(Recorded data)

•••••

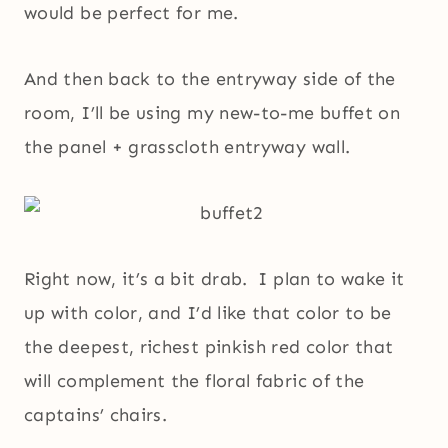
would be perfect for me.
And then back to the entryway side of the
room, I’ll be using my new-to-me buffet on
the panel + grasscloth entryway wall.
Right now, it’s a bit drab. I plan to wake it
up with color, and I’d like that color to be
the deepest, richest pinkish red color that
will complement the floral fabric of the
captains’ chairs.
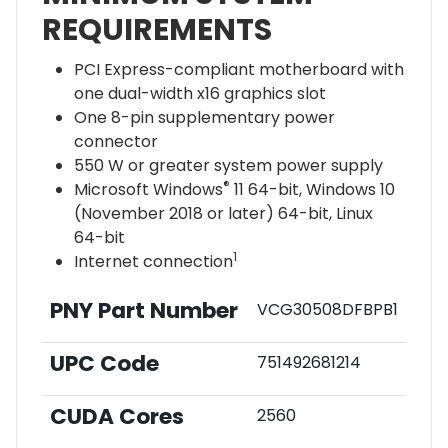
REQUIREMENTS
PCI Express-compliant motherboard with
one dual-width x16 graphics slot
One 8-pin supplementary power
connector
550 W or greater system power supply
®
Microsoft Windows
11 64-bit, Windows 10
(November 2018 or later) 64-bit, Linux
64-bit
1
Internet connection
PNY Part Number
VCG30508DFBPB1
UPC Code
751492681214
CUDA Cores
2560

•••••

Your answer must consist solely of the lines from the one containing "the deepest, richest pinkish red color that" through the last line of the records above, copied exactly, with every picture left out.

ANSWER:
the deepest, richest pinkish red color that
will complement the floral fabric of the
captains’ chairs.
REQUIREMENTS
PCI Express-compliant motherboard with
one dual-width x16 graphics slot
One 8-pin supplementary power
connector
550 W or greater system power supply
®
Microsoft Windows
11 64-bit, Windows 10
(November 2018 or later) 64-bit, Linux
64-bit
1
Internet connection
PNY Part Number
VCG30508DFBPB1
UPC Code
751492681214
CUDA Cores
2560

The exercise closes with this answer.